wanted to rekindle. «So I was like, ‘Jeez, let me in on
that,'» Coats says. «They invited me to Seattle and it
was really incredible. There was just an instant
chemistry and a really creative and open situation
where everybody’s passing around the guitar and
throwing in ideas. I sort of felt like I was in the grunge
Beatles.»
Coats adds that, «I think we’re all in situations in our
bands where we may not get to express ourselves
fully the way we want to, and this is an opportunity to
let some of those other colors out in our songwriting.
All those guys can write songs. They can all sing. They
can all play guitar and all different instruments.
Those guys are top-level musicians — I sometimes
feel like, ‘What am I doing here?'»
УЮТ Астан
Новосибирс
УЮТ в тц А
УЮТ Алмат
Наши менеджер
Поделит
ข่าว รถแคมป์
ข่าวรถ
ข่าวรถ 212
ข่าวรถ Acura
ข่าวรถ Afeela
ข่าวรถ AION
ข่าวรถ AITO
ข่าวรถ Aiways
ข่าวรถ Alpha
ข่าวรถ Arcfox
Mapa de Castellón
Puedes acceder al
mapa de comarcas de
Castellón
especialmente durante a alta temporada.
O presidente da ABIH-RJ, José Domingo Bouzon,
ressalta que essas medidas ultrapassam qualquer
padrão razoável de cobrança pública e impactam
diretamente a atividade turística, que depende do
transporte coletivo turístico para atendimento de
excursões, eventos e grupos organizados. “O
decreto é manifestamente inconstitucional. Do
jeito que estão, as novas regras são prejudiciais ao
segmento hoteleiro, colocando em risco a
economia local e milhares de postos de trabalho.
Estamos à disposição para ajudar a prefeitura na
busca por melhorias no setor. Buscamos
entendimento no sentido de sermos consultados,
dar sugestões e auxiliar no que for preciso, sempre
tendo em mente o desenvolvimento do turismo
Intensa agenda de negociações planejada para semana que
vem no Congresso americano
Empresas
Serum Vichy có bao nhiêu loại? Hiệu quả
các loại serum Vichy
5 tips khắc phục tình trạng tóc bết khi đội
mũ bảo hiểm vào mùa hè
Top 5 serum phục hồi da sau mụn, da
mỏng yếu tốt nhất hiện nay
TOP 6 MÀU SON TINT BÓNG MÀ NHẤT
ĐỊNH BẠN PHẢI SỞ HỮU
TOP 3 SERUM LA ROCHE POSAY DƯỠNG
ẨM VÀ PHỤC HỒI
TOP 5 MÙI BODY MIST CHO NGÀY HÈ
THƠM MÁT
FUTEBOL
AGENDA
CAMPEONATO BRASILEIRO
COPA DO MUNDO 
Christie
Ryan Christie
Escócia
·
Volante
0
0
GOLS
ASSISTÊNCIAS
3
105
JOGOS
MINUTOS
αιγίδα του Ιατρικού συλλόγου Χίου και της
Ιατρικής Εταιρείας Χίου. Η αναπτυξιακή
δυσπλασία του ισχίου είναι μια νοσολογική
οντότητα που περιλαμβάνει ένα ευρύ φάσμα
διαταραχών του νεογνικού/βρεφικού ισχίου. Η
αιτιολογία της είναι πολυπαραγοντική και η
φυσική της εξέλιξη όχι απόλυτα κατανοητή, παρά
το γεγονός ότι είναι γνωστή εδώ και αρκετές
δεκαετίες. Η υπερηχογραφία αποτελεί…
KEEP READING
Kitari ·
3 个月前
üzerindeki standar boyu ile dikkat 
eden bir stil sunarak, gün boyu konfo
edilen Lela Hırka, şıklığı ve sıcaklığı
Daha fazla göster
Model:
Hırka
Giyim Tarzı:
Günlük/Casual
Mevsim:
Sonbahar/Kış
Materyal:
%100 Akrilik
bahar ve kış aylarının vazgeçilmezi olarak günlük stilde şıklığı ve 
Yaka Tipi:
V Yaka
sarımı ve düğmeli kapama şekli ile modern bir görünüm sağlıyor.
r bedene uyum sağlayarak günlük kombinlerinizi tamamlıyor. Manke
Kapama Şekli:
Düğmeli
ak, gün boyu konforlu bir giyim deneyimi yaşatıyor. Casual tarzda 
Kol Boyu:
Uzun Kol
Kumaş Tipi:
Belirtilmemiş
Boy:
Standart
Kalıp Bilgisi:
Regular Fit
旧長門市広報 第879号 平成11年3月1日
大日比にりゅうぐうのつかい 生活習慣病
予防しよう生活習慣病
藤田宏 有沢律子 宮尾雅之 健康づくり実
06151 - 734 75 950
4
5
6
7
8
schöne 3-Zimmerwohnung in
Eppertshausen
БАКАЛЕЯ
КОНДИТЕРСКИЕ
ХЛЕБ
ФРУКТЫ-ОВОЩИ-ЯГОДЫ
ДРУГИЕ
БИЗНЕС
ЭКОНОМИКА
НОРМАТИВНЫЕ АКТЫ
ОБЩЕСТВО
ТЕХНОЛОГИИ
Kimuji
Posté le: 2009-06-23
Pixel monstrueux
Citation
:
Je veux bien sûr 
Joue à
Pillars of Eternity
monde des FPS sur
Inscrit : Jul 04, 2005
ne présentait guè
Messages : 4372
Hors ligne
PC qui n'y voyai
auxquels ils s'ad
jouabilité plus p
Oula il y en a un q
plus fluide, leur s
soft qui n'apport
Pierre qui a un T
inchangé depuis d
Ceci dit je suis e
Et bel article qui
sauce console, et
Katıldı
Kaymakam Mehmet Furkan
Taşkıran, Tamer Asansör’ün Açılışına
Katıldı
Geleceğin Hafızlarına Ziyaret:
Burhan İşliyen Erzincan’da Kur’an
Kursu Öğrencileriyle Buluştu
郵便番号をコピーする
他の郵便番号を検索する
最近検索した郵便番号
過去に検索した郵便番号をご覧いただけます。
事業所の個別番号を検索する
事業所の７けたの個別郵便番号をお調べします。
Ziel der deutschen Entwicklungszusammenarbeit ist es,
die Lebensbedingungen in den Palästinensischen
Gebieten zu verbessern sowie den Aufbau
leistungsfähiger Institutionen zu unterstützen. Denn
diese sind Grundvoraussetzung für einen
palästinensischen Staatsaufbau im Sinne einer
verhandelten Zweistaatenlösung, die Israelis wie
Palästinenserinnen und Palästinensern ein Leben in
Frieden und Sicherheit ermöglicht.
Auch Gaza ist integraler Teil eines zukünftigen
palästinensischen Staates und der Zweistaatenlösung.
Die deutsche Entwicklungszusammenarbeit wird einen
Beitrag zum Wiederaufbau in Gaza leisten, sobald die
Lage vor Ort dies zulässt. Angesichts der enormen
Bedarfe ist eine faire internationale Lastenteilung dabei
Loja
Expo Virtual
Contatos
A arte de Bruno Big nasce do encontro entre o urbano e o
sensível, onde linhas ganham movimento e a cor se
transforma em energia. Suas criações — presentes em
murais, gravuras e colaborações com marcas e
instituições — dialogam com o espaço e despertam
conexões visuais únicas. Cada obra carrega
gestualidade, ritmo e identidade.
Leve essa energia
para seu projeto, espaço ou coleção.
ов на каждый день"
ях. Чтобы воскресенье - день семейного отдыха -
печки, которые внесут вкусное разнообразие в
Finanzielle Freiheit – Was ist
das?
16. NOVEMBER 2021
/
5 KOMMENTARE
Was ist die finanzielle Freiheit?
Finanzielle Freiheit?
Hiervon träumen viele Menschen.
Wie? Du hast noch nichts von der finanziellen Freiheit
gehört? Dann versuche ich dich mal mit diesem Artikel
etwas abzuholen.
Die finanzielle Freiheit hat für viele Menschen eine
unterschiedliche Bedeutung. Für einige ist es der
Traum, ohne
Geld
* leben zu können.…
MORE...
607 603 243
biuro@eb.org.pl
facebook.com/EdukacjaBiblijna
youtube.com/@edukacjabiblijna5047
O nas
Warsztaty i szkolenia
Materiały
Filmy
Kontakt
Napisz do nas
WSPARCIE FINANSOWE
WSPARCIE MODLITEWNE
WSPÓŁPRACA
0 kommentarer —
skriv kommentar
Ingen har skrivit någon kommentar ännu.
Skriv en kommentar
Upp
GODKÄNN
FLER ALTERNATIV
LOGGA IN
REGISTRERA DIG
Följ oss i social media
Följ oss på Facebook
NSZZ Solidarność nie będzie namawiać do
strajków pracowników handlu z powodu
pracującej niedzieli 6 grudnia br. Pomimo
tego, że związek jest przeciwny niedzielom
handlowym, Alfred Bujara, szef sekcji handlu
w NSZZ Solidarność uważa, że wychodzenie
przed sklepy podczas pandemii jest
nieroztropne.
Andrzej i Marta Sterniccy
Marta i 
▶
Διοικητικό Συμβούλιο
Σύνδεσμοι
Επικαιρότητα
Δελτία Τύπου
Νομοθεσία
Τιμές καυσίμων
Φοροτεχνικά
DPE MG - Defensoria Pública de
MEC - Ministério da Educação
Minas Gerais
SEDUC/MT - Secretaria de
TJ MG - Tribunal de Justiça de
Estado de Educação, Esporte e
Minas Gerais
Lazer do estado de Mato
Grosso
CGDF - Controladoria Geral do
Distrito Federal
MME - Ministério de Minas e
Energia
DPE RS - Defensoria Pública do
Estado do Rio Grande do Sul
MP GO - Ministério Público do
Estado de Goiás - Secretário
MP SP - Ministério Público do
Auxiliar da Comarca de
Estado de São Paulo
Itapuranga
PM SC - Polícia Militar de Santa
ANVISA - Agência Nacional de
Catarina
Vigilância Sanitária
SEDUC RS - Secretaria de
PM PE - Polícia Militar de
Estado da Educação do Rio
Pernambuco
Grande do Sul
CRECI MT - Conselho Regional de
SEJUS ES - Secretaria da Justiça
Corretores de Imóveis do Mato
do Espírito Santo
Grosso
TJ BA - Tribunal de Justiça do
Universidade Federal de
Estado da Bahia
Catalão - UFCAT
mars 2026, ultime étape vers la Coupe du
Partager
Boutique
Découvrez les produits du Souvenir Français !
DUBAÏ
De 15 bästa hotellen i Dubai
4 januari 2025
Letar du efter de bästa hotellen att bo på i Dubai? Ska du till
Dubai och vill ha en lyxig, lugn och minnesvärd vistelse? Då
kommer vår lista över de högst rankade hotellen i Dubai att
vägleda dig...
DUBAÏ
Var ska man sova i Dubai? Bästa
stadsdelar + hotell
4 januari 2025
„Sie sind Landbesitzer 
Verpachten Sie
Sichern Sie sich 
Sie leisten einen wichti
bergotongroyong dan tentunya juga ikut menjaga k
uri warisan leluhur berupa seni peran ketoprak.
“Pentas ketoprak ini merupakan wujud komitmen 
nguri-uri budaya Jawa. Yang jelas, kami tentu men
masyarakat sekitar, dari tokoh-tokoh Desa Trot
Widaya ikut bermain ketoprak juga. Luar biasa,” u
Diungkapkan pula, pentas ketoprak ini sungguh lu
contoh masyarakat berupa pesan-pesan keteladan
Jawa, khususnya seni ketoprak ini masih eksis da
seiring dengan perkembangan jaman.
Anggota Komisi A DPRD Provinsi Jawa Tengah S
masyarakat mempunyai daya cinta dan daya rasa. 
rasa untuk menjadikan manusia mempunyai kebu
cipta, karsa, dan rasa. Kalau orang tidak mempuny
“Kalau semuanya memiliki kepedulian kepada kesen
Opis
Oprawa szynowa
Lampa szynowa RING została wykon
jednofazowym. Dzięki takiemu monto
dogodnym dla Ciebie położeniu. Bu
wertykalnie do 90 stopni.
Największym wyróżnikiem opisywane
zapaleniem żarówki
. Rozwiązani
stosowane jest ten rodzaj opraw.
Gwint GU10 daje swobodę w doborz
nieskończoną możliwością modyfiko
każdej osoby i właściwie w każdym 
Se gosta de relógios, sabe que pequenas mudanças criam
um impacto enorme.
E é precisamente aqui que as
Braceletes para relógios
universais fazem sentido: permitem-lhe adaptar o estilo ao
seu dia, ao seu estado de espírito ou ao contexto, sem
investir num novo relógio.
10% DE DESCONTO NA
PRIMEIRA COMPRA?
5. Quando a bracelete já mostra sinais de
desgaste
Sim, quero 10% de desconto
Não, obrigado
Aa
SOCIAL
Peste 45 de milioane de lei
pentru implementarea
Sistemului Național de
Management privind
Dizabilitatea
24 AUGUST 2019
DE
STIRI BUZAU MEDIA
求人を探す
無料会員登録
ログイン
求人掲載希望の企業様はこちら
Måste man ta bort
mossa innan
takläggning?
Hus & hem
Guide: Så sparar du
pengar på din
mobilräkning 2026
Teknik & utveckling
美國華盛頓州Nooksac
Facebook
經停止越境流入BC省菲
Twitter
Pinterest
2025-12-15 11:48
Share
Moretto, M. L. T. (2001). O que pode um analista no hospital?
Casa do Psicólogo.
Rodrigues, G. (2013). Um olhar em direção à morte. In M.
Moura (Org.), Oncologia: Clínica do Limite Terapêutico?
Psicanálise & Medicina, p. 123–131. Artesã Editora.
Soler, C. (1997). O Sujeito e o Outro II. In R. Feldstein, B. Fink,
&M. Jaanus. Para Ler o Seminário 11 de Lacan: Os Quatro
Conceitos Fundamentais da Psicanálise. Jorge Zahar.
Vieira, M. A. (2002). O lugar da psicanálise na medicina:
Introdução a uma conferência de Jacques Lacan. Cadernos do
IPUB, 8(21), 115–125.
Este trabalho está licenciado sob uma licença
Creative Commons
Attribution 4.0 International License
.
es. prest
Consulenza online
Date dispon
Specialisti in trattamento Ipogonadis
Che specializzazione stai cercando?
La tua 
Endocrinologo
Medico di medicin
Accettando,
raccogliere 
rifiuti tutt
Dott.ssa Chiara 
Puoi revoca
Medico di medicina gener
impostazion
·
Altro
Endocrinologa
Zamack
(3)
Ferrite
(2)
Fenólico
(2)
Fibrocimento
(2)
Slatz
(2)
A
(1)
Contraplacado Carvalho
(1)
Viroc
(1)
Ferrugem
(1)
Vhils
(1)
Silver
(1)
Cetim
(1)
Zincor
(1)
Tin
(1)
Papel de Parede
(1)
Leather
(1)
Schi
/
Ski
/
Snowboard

**Required action:** Return the opening line of the data and every line after it through the line containing "padrão razoável de", please, exactly as written and with nothing added.

**Result:**
wanted to rekindle. «So I was like, ‘Jeez, let me in on
that,'» Coats says. «They invited me to Seattle and it
was really incredible. There was just an instant
chemistry and a really creative and open situation
where everybody’s passing around the guitar and
throwing in ideas. I sort of felt like I was in the grunge
Beatles.»
Coats adds that, «I think we’re all in situations in our
bands where we may not get to express ourselves
fully the way we want to, and this is an opportunity to
let some of those other colors out in our songwriting.
All those guys can write songs. They can all sing. They
can all play guitar and all different instruments.
Those guys are top-level musicians — I sometimes
feel like, ‘What am I doing here?'»
УЮТ Астан
Новосибирс
УЮТ в тц А
УЮТ Алмат
Наши менеджер
Поделит
ข่าว รถแคมป์
ข่าวรถ
ข่าวรถ 212
ข่าวรถ Acura
ข่าวรถ Afeela
ข่าวรถ AION
ข่าวรถ AITO
ข่าวรถ Aiways
ข่าวรถ Alpha
ข่าวรถ Arcfox
Mapa de Castellón
Puedes acceder al
mapa de comarcas de
Castellón
especialmente durante a alta temporada.
O presidente da ABIH-RJ, José Domingo Bouzon,
ressalta que essas medidas ultrapassam qualquer
padrão razoável de cobrança pública e impactam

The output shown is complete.